Example: Suppose you plug in a USB drive. To access its files, you mount it to a directory (e.g., /mnt/usb).

Now, everything under /mnt/usb corresponds to the USB drive’s contents.

To unmount a device, use the ‘umount’ command followed by the mount point or the device.

umount/mnt/usb

Q 9) What do you mean by shell scripting?explain.

Shell scripting in Linux refers to writing a series of commands in a file that can be executed by the shell (command-line interpreter) to automate tasks. These scripts are typically written in a shell language like Bash (Bourne Again SHell), but other shells like sh (Bourne shell), ksh (Korn shell), csh (C shell), and others can also be used.

File extension for shell scripting file is “.sh”.  Script file Starts with a shebang (e.g., #!/bin/bash). ‘Shebang’ tells the shell to execute via Bash.

Example -: myshell.sh

				
					#!/bin/bash
echo "Hello, world!"
mkdir my_folder

				
			

Why We Need Shell Scripting

Shell scripting is an essential skill in Linux because it enables users to automate repetitive tasks, manage system administration, and perform complex operations efficiently. By writing scripts, users can save time, reduce errors, and create custom solutions tailored to their specific needs.

Advantages of Shell Scripting:

  • Simplicity and Efficiency: Shell scripts use the same command syntax as other programming languages.
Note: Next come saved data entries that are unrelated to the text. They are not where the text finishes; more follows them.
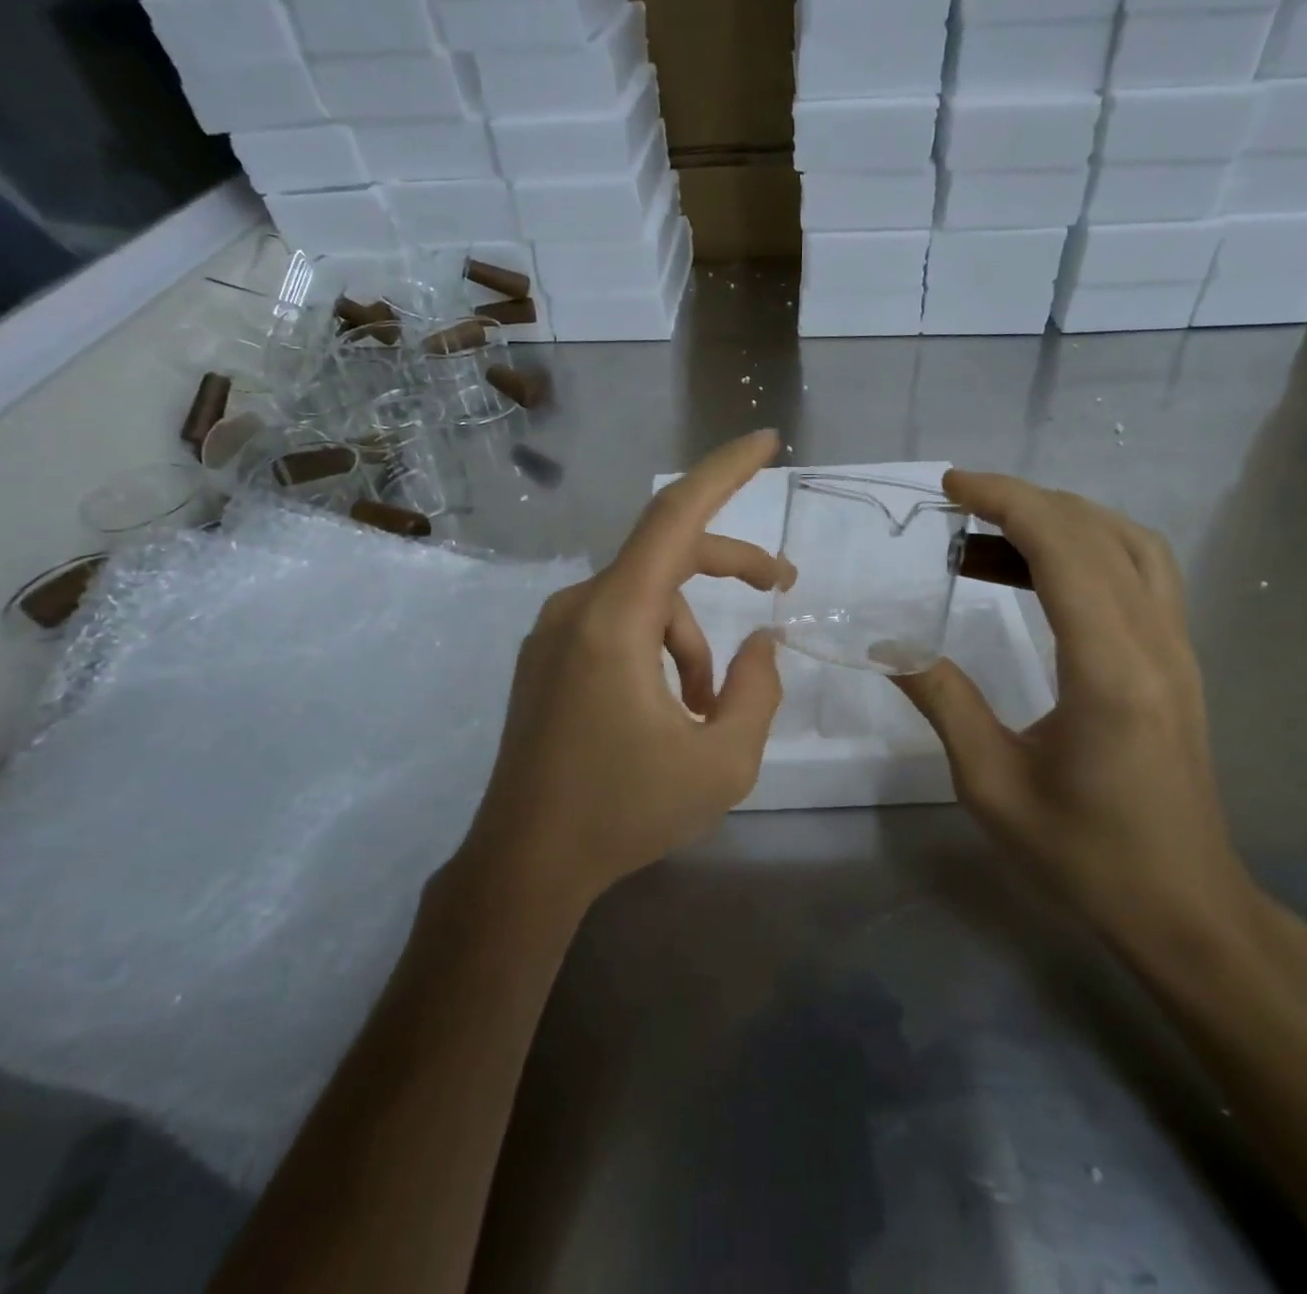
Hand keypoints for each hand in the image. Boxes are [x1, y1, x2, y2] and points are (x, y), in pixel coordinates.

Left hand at [462, 431, 787, 907]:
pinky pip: (616, 626)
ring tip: (711, 708)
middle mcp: (577, 608)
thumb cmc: (624, 812)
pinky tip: (670, 708)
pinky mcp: (547, 657)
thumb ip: (756, 691)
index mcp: (614, 619)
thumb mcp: (721, 762)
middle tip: (781, 587)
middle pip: (666, 555)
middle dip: (730, 566)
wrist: (524, 865)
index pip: (675, 517)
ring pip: (645, 601)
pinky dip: (657, 649)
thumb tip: (761, 645)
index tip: (765, 442)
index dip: (724, 471)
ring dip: (691, 638)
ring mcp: (555, 632)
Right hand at [896, 471, 1259, 954]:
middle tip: (960, 504)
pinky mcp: (1177, 663)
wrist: (1184, 909)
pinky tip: (1039, 573)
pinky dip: (1089, 549)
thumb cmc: (1084, 856)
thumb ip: (943, 700)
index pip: (1064, 548)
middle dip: (1026, 500)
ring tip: (991, 533)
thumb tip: (888, 645)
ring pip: (1130, 545)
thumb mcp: (991, 784)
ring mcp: (1176, 650)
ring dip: (1063, 520)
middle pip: (1098, 532)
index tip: (952, 486)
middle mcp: (1155, 642)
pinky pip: (1141, 575)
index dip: (1007, 501)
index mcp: (1109, 669)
It is quick to write and start, making them efficient for small tasks.
  • Interactive Debugging:Easy to debug interactively by running commands step-by-step.it helps identify errors and refine scripts.
  • Automation: it allows repetitive tasks to be automated.it is ideal for system maintenance, backups, and scheduled jobs.
  • Portability: it works across different Unix-like systems (Linux, macOS, etc.). No need for compilation; just write and execute.
  • Time-Saving and Cost-Effective: it reduces manual effort and speeds up processes. It saves time and resources.

Disadvantages of Shell Scripting:

  • Slower Execution: Compared to individual commands, shell scripts can be slower.
  • Limited Error Handling: Shell scripts lack robust error handling mechanisms. It is prone to costly mistakes if not carefully written.it is not Ideal for Large and Complex Tasks:
  • Minimal Data Structures: Unlike other scripting languages, shells provide minimal data structures.it has limited support for complex data manipulation.

Q 10) What do you understand by disk partition?

Disk partitioning in Linux involves dividing a physical disk into separate logical areas called partitions. Each partition acts as an independent storage unit, allowing users to work with different filesystems and manage data separately.Here’s why we need it and how to create partitions:

Why Do We Need Disk Partitioning?

  • Upgrade Hard Disk: Incorporate a new hard disk into the system.
  • Dual Booting: Run multiple operating systems on the same machine.
  • Efficient Disk Management: Divide storage for better organization.
  • Backup and Security: Isolate critical data.
  • Work with Different File Systems: Use various filesystems on the same system.

Steps to Partition Disks in Linux:

  • Attach the Disk: Physically connect the disk to the system.
  • Create Partitions: Divide the disk into logical sections.
  • Create a File System: Format each partition.
  • Mount the File Systems: Make partitions accessible.

A proper disk partitioning enhances system flexibility and efficiency.